A third white giraffe is still alive – and it is believed to be the only one left in the entire world. The giraffes are white due to a rare condition called leucism, which causes skin cells to have no pigmentation, according to BBC News.
The white giraffes were first spotted in 2016 and photographed in 2017, Abdullahi H. Ali, founder of the Hirola Conservation Program in Kenya, told CBS News.
"This is the first time we ever saw white giraffes in Kenya although they have been reported elsewhere before like in Tanzania," Ali wrote in a message to CBS News. "We do not know when she was killed but probably a month ago or so."

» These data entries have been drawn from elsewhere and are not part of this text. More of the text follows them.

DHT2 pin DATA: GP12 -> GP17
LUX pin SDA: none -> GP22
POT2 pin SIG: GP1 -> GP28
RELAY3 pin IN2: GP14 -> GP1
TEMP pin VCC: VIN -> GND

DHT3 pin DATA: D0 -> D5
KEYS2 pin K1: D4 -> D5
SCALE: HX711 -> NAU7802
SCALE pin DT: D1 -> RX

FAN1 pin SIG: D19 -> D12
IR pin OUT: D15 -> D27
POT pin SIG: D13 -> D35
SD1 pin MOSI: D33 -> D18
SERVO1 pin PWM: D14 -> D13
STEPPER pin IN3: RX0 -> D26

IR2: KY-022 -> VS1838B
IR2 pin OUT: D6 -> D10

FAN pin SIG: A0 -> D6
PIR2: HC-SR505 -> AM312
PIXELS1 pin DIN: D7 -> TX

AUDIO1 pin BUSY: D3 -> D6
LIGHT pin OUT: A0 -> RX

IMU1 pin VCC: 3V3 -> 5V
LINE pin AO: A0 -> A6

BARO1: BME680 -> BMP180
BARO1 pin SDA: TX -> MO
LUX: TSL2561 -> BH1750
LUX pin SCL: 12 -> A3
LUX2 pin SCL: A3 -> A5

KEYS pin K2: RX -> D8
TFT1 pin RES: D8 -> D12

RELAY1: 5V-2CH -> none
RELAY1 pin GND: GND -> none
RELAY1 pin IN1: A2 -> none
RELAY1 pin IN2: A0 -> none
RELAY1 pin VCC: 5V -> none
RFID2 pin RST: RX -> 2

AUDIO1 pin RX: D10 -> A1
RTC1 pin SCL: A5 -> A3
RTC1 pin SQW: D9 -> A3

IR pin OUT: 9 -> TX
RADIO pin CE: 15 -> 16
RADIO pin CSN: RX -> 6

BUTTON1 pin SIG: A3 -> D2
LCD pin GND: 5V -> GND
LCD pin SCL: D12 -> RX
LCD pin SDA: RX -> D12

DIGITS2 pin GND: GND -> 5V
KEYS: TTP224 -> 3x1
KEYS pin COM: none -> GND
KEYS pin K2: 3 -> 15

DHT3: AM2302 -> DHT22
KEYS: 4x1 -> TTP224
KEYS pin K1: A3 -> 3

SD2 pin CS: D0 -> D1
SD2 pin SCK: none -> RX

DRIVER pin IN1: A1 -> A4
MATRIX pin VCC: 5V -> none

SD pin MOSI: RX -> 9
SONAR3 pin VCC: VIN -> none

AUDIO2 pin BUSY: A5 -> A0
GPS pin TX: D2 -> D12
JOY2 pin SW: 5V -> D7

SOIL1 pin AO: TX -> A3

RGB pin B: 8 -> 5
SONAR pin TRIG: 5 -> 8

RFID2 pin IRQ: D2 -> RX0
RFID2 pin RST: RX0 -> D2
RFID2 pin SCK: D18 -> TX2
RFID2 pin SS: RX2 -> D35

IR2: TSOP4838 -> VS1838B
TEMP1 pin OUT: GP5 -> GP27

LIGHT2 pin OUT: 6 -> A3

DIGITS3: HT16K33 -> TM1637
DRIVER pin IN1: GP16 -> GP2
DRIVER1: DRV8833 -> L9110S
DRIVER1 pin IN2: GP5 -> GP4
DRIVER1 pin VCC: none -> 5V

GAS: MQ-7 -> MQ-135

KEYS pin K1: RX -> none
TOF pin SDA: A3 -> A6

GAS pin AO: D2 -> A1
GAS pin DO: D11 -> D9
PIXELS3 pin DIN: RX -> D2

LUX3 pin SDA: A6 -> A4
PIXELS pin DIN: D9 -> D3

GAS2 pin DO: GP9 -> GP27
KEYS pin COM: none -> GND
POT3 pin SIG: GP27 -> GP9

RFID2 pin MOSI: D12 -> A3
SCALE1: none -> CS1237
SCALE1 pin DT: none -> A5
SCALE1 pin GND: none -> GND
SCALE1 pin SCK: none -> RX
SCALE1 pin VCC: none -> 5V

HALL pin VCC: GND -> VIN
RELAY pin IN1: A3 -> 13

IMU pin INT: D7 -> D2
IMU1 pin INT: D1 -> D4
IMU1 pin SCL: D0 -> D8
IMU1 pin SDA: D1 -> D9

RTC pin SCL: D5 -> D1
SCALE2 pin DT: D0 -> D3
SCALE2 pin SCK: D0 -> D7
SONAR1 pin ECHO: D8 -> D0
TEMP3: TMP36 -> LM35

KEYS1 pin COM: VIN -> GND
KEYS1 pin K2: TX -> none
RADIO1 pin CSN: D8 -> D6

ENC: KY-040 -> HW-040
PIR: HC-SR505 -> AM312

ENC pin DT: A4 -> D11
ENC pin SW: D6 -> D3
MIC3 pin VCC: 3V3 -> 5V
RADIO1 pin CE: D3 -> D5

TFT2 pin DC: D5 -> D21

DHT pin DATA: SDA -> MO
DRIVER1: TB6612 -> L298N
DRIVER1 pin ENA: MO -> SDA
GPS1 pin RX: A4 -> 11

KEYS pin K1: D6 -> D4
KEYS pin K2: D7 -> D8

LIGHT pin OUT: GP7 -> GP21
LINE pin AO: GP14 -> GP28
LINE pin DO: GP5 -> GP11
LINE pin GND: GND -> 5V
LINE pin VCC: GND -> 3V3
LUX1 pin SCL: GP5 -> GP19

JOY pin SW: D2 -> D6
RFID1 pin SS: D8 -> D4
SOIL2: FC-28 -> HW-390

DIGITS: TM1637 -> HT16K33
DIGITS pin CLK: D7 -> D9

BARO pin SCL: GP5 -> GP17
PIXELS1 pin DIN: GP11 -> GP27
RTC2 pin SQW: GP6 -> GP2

The two white giraffes that died were last seen more than three months ago, Mohammed Ahmednoor, manager of the Ishaqbini Hirola Community Conservancy, which partners with the Hirola Conservation Program, told BBC News.
"This is a very sad day for the community of Ijara and Kenya as a whole," Ahmednoor said in a statement. "We are the only community in the world who are custodians of the white giraffe."
"Its killing is a blow to the tremendous steps taken by the community to conserve rare and unique species and a wake-up call for continued support to conservation efforts," Ahmednoor's statement continued.
It is unclear who the poachers are and what their motive was. The Kenya Wildlife Society is investigating the killings.
Poaching is prohibited in Kenya and poachers are likely to face a jail time, Ali wrote to CBS News. "The community is devastated by this loss and certainly saddened," he added.